人工智慧影像分析肌凝蛋白於角膜內皮癒合之功能

Abstract

角膜內皮營養不良（Fuchs’ Endothelial Corneal Dystrophy, FECD）為全球常見之角膜內皮疾病，其病理特徵為角膜內皮細胞喪失並引發水腫。然而，受限於角膜捐贈者的嚴重不足，傳統角膜移植治療面臨挑戰。因此，具再生潛力的藥物治療已成為近年研究焦點，其中青光眼用藥Rho-associated protein kinase（ROCK）抑制劑被發現可促進角膜內皮細胞的增殖、遷移與傷口癒合。本研究選擇ROCK抑制劑Y-27632與肌凝蛋白活化劑，處理人類角膜內皮細胞株B4G12，並建立傷口癒合模式進行觀察，探討肌凝蛋白在細胞癒合過程中的功能角色。實驗採用高解析度time-lapse顯微影像與3×3拼接影像技術，輔以開源影像分割模型萃取單細胞形態參數，並開發前後幀影像追蹤演算法以分析細胞在傷口區域的動態行為，進一步結合機器學習方法進行細胞遷移的預測。研究結果顯示，Y-27632可顯著促進體外角膜傷口癒合，此效應主要來自細胞分裂週期的加速及細胞遷移速度的提升，推測其作用機轉與肌凝蛋白活性降低及細胞張力結構重新分布有關。同時也觀察到，鄰近傷口邊緣的細胞運動模式由隨機性逐漸轉變為具方向性的遷移。ROCK抑制對肌凝蛋白的調控亦對整個細胞產生廣泛影響。此外，本研究亦建構一套以影像特徵為基礎的初步預測模型，能有效預測細胞遷移方向，可作為評估細胞修復潛能的輔助工具。整體而言，本研究證實抑制肌凝蛋白活化路徑可有效調控角膜內皮細胞的遷移與癒合，為角膜內皮再生治療策略提供重要的實驗依據與理論支持。

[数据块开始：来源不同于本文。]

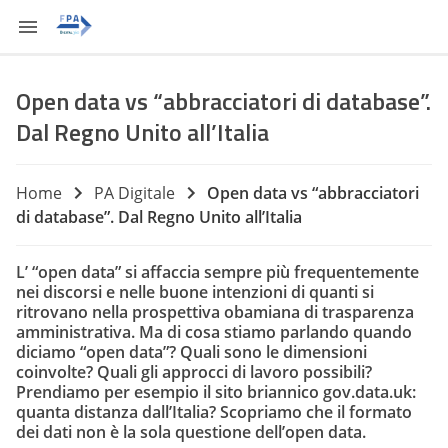
Open data vs “abbracciatori di database”.
Dal Regno Unito all’Italia
Home
PA Digitale
Open data vs “abbracciatori
di database”. Dal Regno Unito all’Italia
L’ “open data” si affaccia sempre più frequentemente
nei discorsi e nelle buone intenzioni di quanti si
ritrovano nella prospettiva obamiana di trasparenza
amministrativa. Ma di cosa stiamo parlando quando
diciamo “open data”? Quali sono le dimensioni
coinvolte? Quali gli approcci di lavoro possibili?
Prendiamo per esempio il sito briannico gov.data.uk:
quanta distanza dall’Italia? Scopriamo che il formato
dei dati non è la sola questione dell’open data.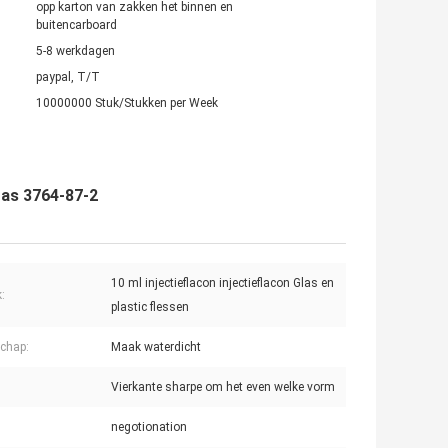
opp karton van zakken het binnen en
buitencarboard
5-8 werkdagen
paypal, T/T
10000000 Stuk/Stukken per Week
Cas 3764-87-2
10 ml injectieflacon injectieflacon Glas en
:
plastic flessen
chap:
Maak waterdicht
Vierkante sharpe om het even welke vorm
negotionation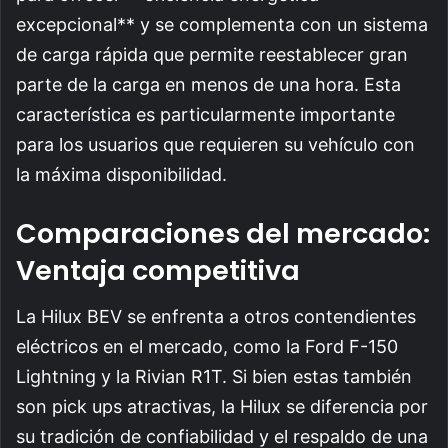
excepcional** y se complementa con un sistema
de carga rápida que permite reestablecer gran
parte de la carga en menos de una hora. Esta
característica es particularmente importante
para los usuarios que requieren su vehículo con
la máxima disponibilidad.
Comparaciones del mercado:
Ventaja competitiva
La Hilux BEV se enfrenta a otros contendientes
eléctricos en el mercado, como la Ford F-150
Lightning y la Rivian R1T. Si bien estas también
son pick ups atractivas, la Hilux se diferencia por
su tradición de confiabilidad y el respaldo de una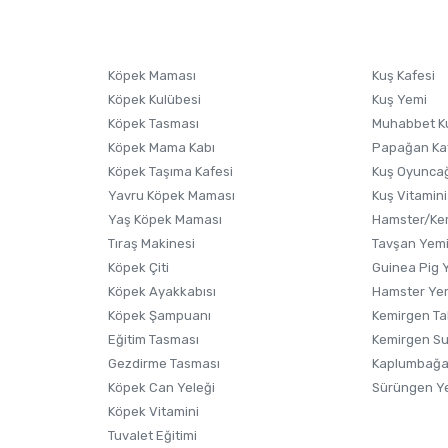
sonra ürüne yorum yapın, alışveriş puanı kazanın! Sorularınız için
Ürün hakkında henüz soru sorulmamış.
iletişim
Ürünü Satın Al ve Yorumla
Soru Sor
Köpek Maması
Kuş Kafesi
Köpek Kulübesi
Kuş Yemi
Köpek Tasması
Muhabbet K
Köpek Mama Kabı
Papağan Ka
Köpek Taşıma Kafesi
Kuş Oyunca
Yavru Köpek Maması
Kuş Vitamini
Yaş Köpek Maması
Hamster/Kem
Tıraş Makinesi
Tavşan Yem
Köpek Çiti
Guinea Pig 
Köpek Ayakkabısı
Hamster Ye
Gönder
Köpek Şampuanı
Kemirgen Ta
Eğitim Tasması
Kemirgen S
Gezdirme Tasması
Kaplumbağa
Köpek Can Yeleği
Sürüngen Y
Köpek Vitamini
Tuvalet Eğitimi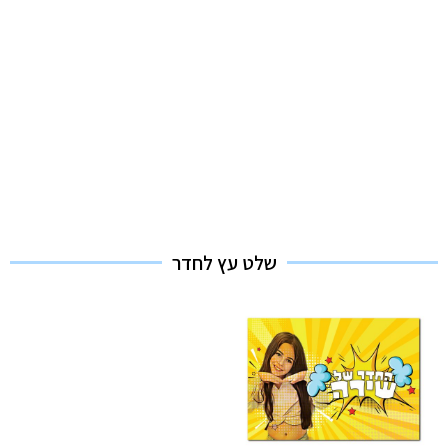
שלט עץ לחדר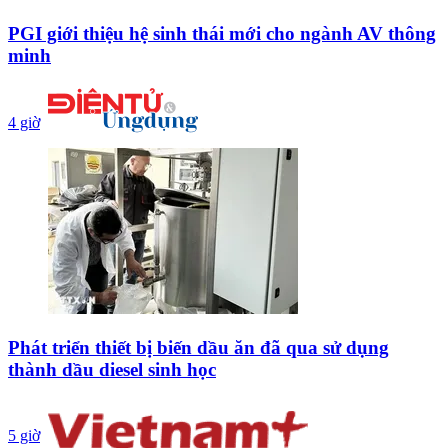
PGI giới thiệu hệ sinh thái mới cho ngành AV thông
minh
4 giờ
Phát triển thiết bị biến dầu ăn đã qua sử dụng
thành dầu diesel sinh học
5 giờ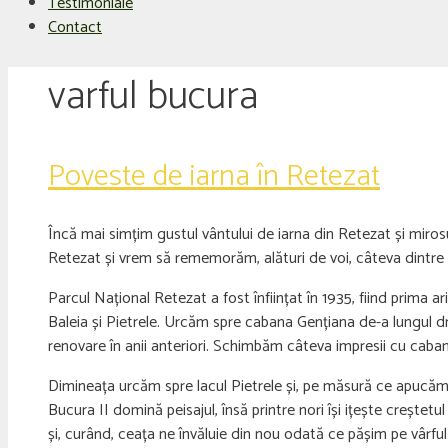
Testimoniale
Contact
varful bucura
Poveste de iarna în Retezat
Încă mai simțim gustul vântului de iarna din Retezat și mirosu
Retezat și vrem să rememorăm, alături de voi, câteva dint
Parcul Național Retezat a fost înființat în 1935, fiind prima 
Baleia și Pietrele. Urcăm spre cabana Gențiana de-a lungul d
renovare în anii anteriori. Schimbăm câteva impresii cu caban
Dimineața urcăm spre lacul Pietrele și, pe măsură ce apucăm 
Bucura II domină peisajul, însă printre nori își ițește creștetu
și, curând, ceața ne învăluie din nou odată ce pășim pe vârful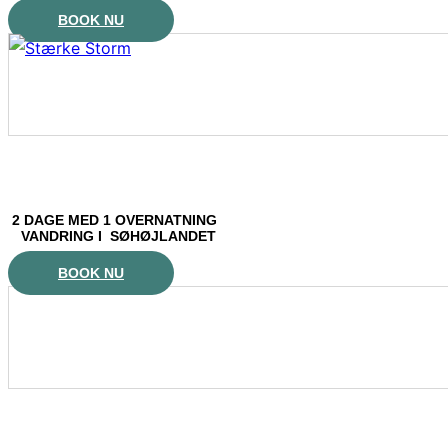
BOOK NU
2 DAGE MED 1 OVERNATNING
VANDRING I SØHØJLANDET
BOOK NU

Fuchs’ Endothelial Corneal Dystrophy (FECD) is a common corneal disorder marked by endothelial cell loss and stromal edema. Due to the global shortage of donor corneas, conventional transplantation faces major limitations. As a result, pharmacological therapies with regenerative potential have gained increasing interest. Among them, Rho-associated protein kinase (ROCK) inhibitors—initially used for glaucoma—have shown the ability to enhance corneal endothelial cell proliferation, migration, and wound healing. This study applied the ROCK inhibitor Y-27632 and a myosin activator to human corneal endothelial B4G12 cells in an in vitro wound healing model to investigate myosin’s role in regeneration. High-resolution time-lapse microscopy with 3×3 stitching captured wound-edge dynamics, while an open-source segmentation model extracted single-cell morphological features. A custom tracking algorithm was developed to analyze migration behavior, and machine learning was used to predict migration trajectories. Y-27632 significantly enhanced wound healing by accelerating cell cycle progression and migration speed, likely through reduced myosin activity and redistributed intracellular tension. A shift from random to directional migration was observed near the wound edge, with ROCK inhibition broadly affecting cell behavior. A preliminary image-based model also successfully predicted migration direction, offering a potential tool to assess regenerative capacity. Overall, the findings demonstrate that inhibiting myosin activation effectively modulates corneal endothelial cell migration and wound healing, providing both experimental evidence and theoretical support for regenerative therapies.